AIM OF THE EXERCISE:
Report every line from the material that contains the word "años".

STORED DATA:
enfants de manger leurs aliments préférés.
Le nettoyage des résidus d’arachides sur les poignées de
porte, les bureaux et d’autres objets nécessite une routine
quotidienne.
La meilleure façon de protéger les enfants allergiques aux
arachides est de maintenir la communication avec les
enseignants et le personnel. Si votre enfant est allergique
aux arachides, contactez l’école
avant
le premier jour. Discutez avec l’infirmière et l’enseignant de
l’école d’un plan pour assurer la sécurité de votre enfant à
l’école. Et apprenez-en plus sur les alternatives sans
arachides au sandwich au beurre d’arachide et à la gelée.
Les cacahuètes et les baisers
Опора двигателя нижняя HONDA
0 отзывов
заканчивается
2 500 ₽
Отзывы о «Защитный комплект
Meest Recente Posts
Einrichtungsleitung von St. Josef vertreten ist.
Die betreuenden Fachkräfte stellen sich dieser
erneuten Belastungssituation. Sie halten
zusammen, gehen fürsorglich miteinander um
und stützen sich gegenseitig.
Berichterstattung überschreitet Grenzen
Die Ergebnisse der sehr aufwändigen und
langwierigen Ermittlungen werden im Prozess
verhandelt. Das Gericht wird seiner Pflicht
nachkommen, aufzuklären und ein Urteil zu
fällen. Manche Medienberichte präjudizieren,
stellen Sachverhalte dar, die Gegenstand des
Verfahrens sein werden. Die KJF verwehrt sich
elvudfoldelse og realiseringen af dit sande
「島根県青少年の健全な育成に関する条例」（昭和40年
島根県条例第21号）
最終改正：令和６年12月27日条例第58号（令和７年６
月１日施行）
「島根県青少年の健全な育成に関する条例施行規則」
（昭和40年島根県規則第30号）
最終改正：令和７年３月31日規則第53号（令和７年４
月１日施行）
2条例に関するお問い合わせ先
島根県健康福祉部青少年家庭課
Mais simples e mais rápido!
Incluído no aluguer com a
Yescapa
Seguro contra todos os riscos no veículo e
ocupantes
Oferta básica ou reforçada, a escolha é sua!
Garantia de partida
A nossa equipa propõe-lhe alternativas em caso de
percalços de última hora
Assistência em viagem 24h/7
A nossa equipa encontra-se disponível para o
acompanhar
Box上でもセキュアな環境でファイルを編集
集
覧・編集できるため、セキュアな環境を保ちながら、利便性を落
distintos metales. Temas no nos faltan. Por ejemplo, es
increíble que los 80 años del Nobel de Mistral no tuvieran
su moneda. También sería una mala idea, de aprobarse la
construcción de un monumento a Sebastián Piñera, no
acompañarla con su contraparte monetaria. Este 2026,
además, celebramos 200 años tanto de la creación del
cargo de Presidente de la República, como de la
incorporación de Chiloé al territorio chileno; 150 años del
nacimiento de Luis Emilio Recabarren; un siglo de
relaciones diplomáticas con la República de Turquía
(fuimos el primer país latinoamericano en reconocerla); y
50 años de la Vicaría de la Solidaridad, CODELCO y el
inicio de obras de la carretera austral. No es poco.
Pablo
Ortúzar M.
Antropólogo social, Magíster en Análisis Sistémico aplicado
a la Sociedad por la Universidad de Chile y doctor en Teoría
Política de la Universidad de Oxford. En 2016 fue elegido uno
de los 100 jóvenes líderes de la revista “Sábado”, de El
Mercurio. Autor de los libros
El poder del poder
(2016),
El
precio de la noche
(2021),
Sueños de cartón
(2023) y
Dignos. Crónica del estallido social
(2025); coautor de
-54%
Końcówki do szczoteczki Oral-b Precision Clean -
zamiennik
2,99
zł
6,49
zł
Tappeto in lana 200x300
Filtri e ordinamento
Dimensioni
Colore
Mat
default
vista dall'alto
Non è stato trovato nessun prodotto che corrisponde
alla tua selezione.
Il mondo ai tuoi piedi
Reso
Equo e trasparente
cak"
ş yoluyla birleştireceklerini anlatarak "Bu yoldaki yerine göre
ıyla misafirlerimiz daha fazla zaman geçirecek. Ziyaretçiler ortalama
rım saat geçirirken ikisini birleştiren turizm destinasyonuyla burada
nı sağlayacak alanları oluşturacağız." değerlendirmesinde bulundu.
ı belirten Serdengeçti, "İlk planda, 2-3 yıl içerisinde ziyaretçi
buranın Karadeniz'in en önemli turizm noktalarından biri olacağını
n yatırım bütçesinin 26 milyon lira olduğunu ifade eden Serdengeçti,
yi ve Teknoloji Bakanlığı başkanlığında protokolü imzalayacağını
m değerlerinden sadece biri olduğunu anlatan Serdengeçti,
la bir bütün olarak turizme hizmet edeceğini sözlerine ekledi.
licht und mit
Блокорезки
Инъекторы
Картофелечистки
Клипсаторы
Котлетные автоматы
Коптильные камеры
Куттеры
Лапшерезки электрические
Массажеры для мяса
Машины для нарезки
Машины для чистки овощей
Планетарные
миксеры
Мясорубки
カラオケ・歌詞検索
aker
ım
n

RESPONSE BELOW:
increíble que los 80 años del Nobel de Mistral no tuvieran
además, celebramos 200 años tanto de la creación del
incorporación de Chiloé al territorio chileno; 150 años del
50 años de la Vicaría de la Solidaridad, CODELCO y el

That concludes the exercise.